Death left him there to watch one final bloom—
To see the cherry tree they’d planted where
First kisses sweetened youth’s perfume.
All winter long he whispered to the snows
That shrouded cottages like linen veils,
While in his chest, a tighter chill arose
To still the clockwork of his body’s tale.
At length, when April’s tentative first green
Peered through the mist like children half-afraid,
He dragged his bones to where the oath had been
And dug with bleeding hands where vows were laid.
There lay the token—tarnished silver band
Engraved with names the rain had washed to ghosts.
He clasped it to the hourglass of sand
That once was flesh, now waiting at Death’s posts.
“Forgive me,” breathed the keeper to the breeze
That carried memory’s scent of lavender.
“Though walls may fall and loyalties may cease,
True faith resides in love’s unmeasured err.”
The silver fell, through roots and worms and time,
To rest where no blight’s bitter tooth could gnaw—
A seed perhaps, in some more clement clime,
Of promises that need no mortal law.
Then came a sound the village had not known
Since laughter fled—a sigh that was not pain.
The cherry tree, though long bereft and lone,
Shook free white blossoms in a sweet rain.
They fell like stars upon his silvered hair,
Like bridal veils to shroud his final sleep,
While somewhere, two shades danced on fragrant air,
And winds erased the tracks where men don’t weep.

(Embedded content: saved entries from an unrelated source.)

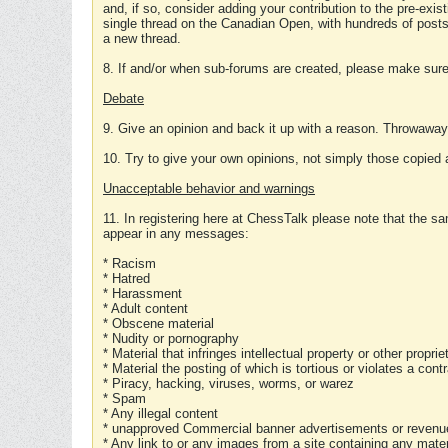
and, if so, consider adding your contribution to the pre-exis
single thread on the Canadian Open, with hundreds of posts
a new thread.
8. If and/or when sub-forums are created, please make sure 
Debate
9. Give an opinion and back it up with a reason. Throwawa
10. Try to give your own opinions, not simply those copied 
Unacceptable behavior and warnings
11. In registering here at ChessTalk please note that the sa
appear in any messages:
* Racism
* Hatred
* Harassment
* Adult content
* Obscene material
* Nudity or pornography
* Material that infringes intellectual property or other proprie
* Material the posting of which is tortious or violates a cont
* Piracy, hacking, viruses, worms, or warez
* Spam
* Any illegal content
* unapproved Commercial banner advertisements or revenue
* Any link to or any images from a site containing any materi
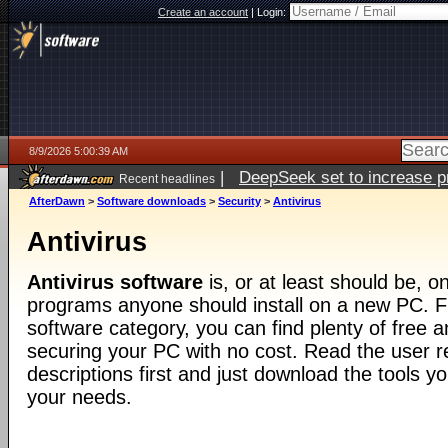
Create an account
|
Login:
8/9/2026 5:00:39 AM
|
DeepSeek set to increase pri
Recent headlines
AfterDawn
>
Software downloads
>
Security
>
Antivirus
Antivirus
Antivirus software
is, or at least should be, on
programs anyone should install on a new PC. F
software category, you can find plenty of free an
securing your PC with no cost. Read the user 
descriptions first and just download the tools yo
your needs.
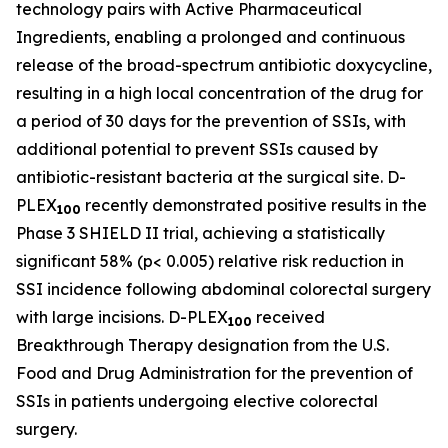
technology pairs with Active Pharmaceutical
Ingredients, enabling a prolonged and continuous
release of the broad-spectrum antibiotic doxycycline,
resulting in a high local concentration of the drug for
a period of 30 days for the prevention of SSIs, with
additional potential to prevent SSIs caused by
antibiotic-resistant bacteria at the surgical site. D-
PLEX
recently demonstrated positive results in the
100
Phase 3 SHIELD II trial, achieving a statistically
significant 58% (p< 0.005) relative risk reduction in
SSI incidence following abdominal colorectal surgery
with large incisions. D-PLEX
received
100
Breakthrough Therapy designation from the U.S.
Food and Drug Administration for the prevention of
SSIs in patients undergoing elective colorectal
surgery.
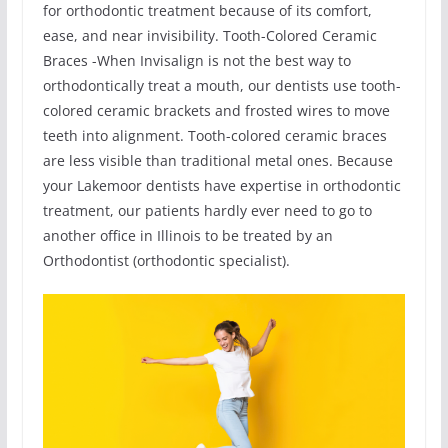
for orthodontic treatment because of its comfort,
ease, and near invisibility. Tooth-Colored Ceramic
Braces -When Invisalign is not the best way to
orthodontically treat a mouth, our dentists use tooth-
colored ceramic brackets and frosted wires to move
teeth into alignment. Tooth-colored ceramic braces
are less visible than traditional metal ones. Because
your Lakemoor dentists have expertise in orthodontic
treatment, our patients hardly ever need to go to
another office in Illinois to be treated by an
Orthodontist (orthodontic specialist).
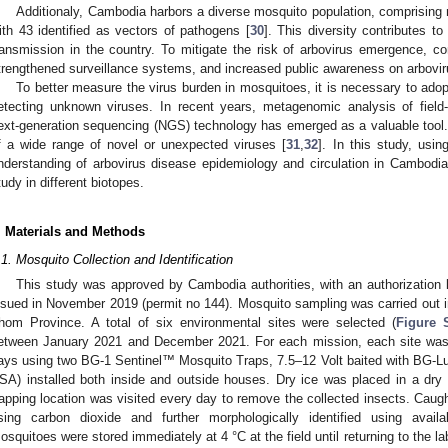
Additionaly, Cambodia harbors a diverse mosquito population, comprising
ith 43 identified as vectors of pathogens [
30
]. This diversity contributes to
ransmission in the country. To mitigate the risk of arbovirus emergence, 
trengthened surveillance systems, and increased public awareness on arboviru
To better measure the virus burden in mosquitoes, it is necessary to ado
etecting unknown viruses. In recent years, metagenomic analysis of fiel
ext-generation sequencing (NGS) technology has emerged as a valuable tool. 
f a wide range of novel or unexpected viruses [
31
,
32
]. In this study, usin
nderstanding of arbovirus disease epidemiology and circulation in Cambodia
tudy in different biotopes.
. Materials and Methods
.1. Mosquito Collection and Identification
This study was approved by Cambodia authorities, with an authorization l
ssued in November 2019 (permit no 144). Mosquito sampling was carried out
hom Province. A total of six environmental sites were selected (
Figure 
etween January 2021 and December 2021. For each mission, each site was 
ays using two BG-1 Sentinel™ Mosquito Traps, 7.5–12 Volt baited with BG-L
SA) installed both inside and outside houses. Dry ice was placed in a dry
rapping location was visited every day to remove the collected insects. Caug
sing carbon dioxide and further morphologically identified using availab
osquitoes were stored immediately at 4 °C at the field until returning to the l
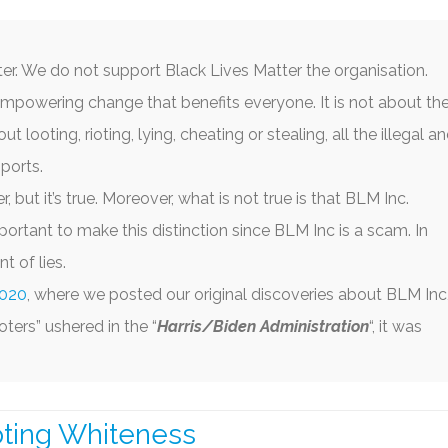
IA BIAS
CORONAVIRUS
CACKLING KAMALA
E SWAMP
USAID SCAM AND FRAUD
JOE BIDEN DIMINISHI
er. We do not support Black Lives Matter the organisation.
ACK LIVES MATTER
CHINA FAILING
mpowering change that benefits everyone. It is not about th
t looting, rioting, lying, cheating or stealing, all the illegal a
 WOKE GO BROKE
CALIFORNIA’S ‘WOKE’ MIND
ports.
VIRUS
r, but it’s true. Moreover, what is not true is that BLM Inc.
portant to make this distinction since BLM Inc is a scam. In
 of lies.
2020
, where we posted our original discoveries about BLM Inc
ters” ushered in the “
Harris/Biden Administration
“, it was
pting Whiteness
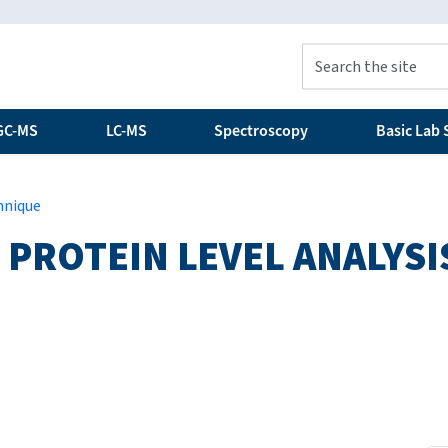
GC-MS
LC-MS
Spectroscopy
Basic Lab S
hnique
 PROTEIN LEVEL ANALYSI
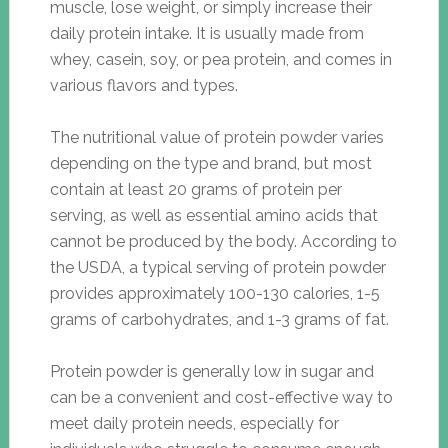
muscle, lose weight, or simply increase their
daily protein intake. It is usually made from
whey, casein, soy, or pea protein, and comes in
various flavors and types.
The nutritional value of protein powder varies
depending on the type and brand, but most
contain at least 20 grams of protein per
serving, as well as essential amino acids that
cannot be produced by the body. According to
the USDA, a typical serving of protein powder
provides approximately 100-130 calories, 1-5
grams of carbohydrates, and 1-3 grams of fat.
Protein powder is generally low in sugar and
can be a convenient and cost-effective way to
meet daily protein needs, especially for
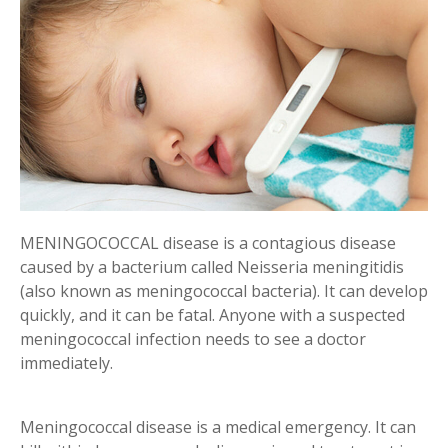
MENINGOCOCCAL disease is a contagious disease
caused by a bacterium called Neisseria meningitidis
(also known as meningococcal bacteria). It can develop
quickly, and it can be fatal. Anyone with a suspected
meningococcal infection needs to see a doctor
immediately.
Meningococcal disease is a medical emergency. It can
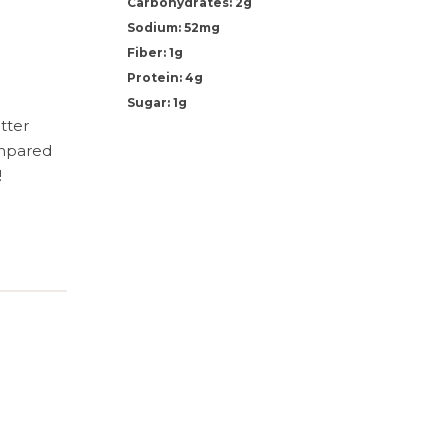
Carbohydrates: 2g
Sodium: 52mg
Fiber: 1g
Protein: 4g
Sugar: 1g
tter
ompared
!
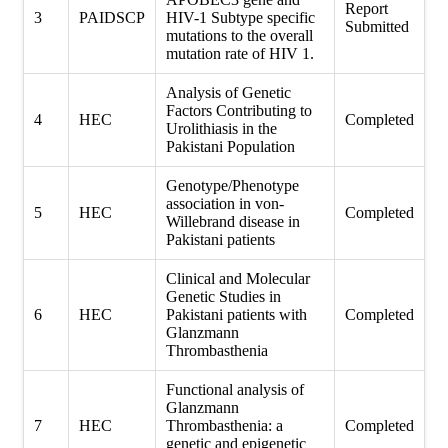
Report
3
PAIDSCP
HIV-1 Subtype specific
Submitted
mutations to the overall
mutation rate of HIV 1.
Analysis of Genetic
Factors Contributing to
4
HEC
Completed
Urolithiasis in the
Pakistani Population
Genotype/Phenotype
association in von-
5
HEC
Completed
Willebrand disease in
Pakistani patients
Clinical and Molecular
Genetic Studies in
6
HEC
Pakistani patients with
Completed
Glanzmann
Thrombasthenia
Functional analysis of
Glanzmann
7
HEC
Thrombasthenia: a
Completed
genetic and epigenetic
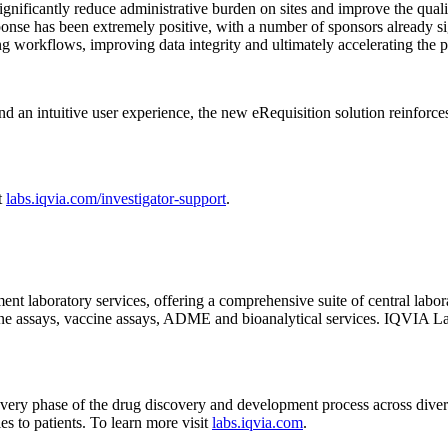
significantly reduce administrative burden on sites and improve the quali
sponse has been extremely positive, with a number of sponsors already 
ng workflows, improving data integrity and ultimately accelerating the pa
d an intuitive user experience, the new eRequisition solution reinforces
t
labs.iqvia.com/investigator-support
.
nt laboratory services, offering a comprehensive suite of central labo
e assays, vaccine assays, ADME and bioanalytical services. IQVIA Labo
 every phase of the drug discovery and development process across diver
ies to patients. To learn more visit
labs.iqvia.com
.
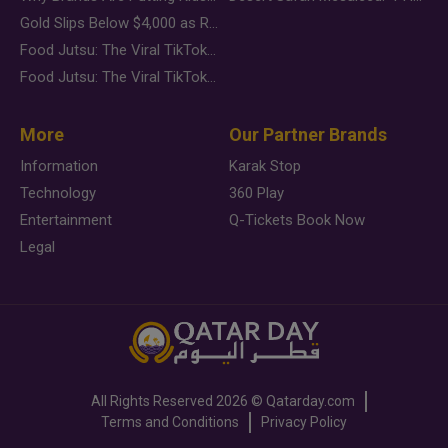
Gold Slips Below $4,000 as Rate Fears Trump Geopolitical Risk
Food Jutsu: The Viral TikTok Trend Taking Over Social Media
Food Jutsu: The Viral TikTok Trend Taking Over Social Media
More
Our Partner Brands
Information
Karak Stop
Technology
360 Play
Entertainment
Q-Tickets Book Now
Legal
All Rights Reserved
2026 ©
Qatarday.com
Terms and Conditions
Privacy Policy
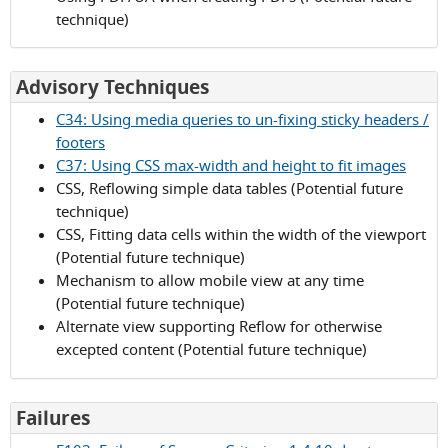
technique)
for
Advisory Techniques
Success
C34: Using media queries to un-fixing sticky headers /
Criterion
footers
1.4.10
C37: Using CSS max-width and height to fit images
CSS, Reflowing simple data tables (Potential future
technique)
CSS, Fitting data cells within the width of the viewport
(Potential future technique)
Mechanism to allow mobile view at any time
(Potential future technique)
Alternate view supporting Reflow for otherwise
excepted content (Potential future technique)
for
Failures
Success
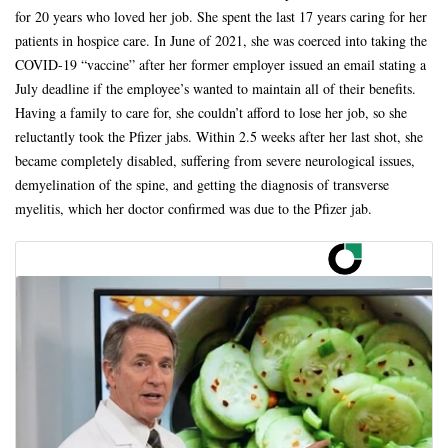
for 20 years who loved her job. She spent the last 17 years caring for her
patients in hospice care. In June of 2021, she was coerced into taking the
COVID-19 “vaccine” after her former employer issued an email stating a
July deadline if the employee’s wanted to maintain all of their benefits.
Having a family to care for, she couldn’t afford to lose her job, so she
reluctantly took the Pfizer jabs. Within 2.5 weeks after her last shot, she
became completely disabled, suffering from severe neurological issues,
demyelination of the spine, and getting the diagnosis of transverse
myelitis, which her doctor confirmed was due to the Pfizer jab.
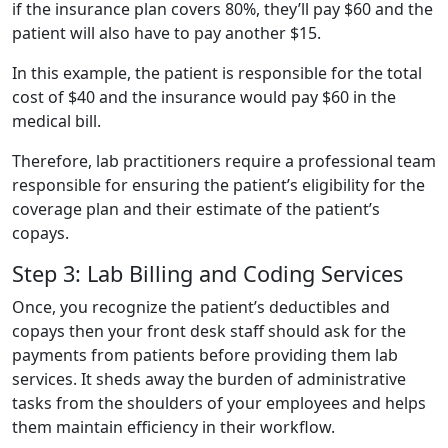
if the insurance plan covers 80%, they’ll pay $60 and the
patient will also have to pay another $15.
In this example, the patient is responsible for the total
cost of $40 and the insurance would pay $60 in the
medical bill.
Therefore, lab practitioners require a professional team
responsible for ensuring the patient’s eligibility for the
coverage plan and their estimate of the patient’s
copays.
Step 3: Lab Billing and Coding Services
Once, you recognize the patient’s deductibles and
copays then your front desk staff should ask for the
payments from patients before providing them lab
services. It sheds away the burden of administrative
tasks from the shoulders of your employees and helps
them maintain efficiency in their workflow.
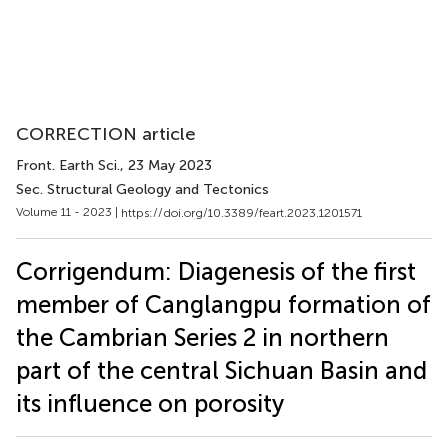
CORRECTION article
Front. Earth Sci.
, 23 May 2023
Sec. Structural Geology and Tectonics
Volume 11 - 2023 |
https://doi.org/10.3389/feart.2023.1201571
Corrigendum: Diagenesis of the first
member of Canglangpu formation of
the Cambrian Series 2 in northern
part of the central Sichuan Basin and
its influence on porosity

Now travelers (though few dare tread this way)
Report soft voices near the crumbled wall—
Not grief’s harsh keening, but the tender play
Of whispers from some timeless festival.
They say the cherry blooms in dead of winter,
That silver gleams where moonlight kisses stone,
And oaths, though snapped, leave prints that faintly hint her
Eternal ‘Yes’ to vows outlasted, grown.
Thus ends the tale of one who held too fast
To mortal chains ‘gainst Time’s unyielding stream.
Let all who hear this dirge of love outcast
Ponder the weight of oaths we can’t redeem.
For even truest hearts may break their ties
When fate’s cruel pendulum demands its toll—
Yet in that breaking, phoenix-strong may rise
The essence of devotion’s perfect soul.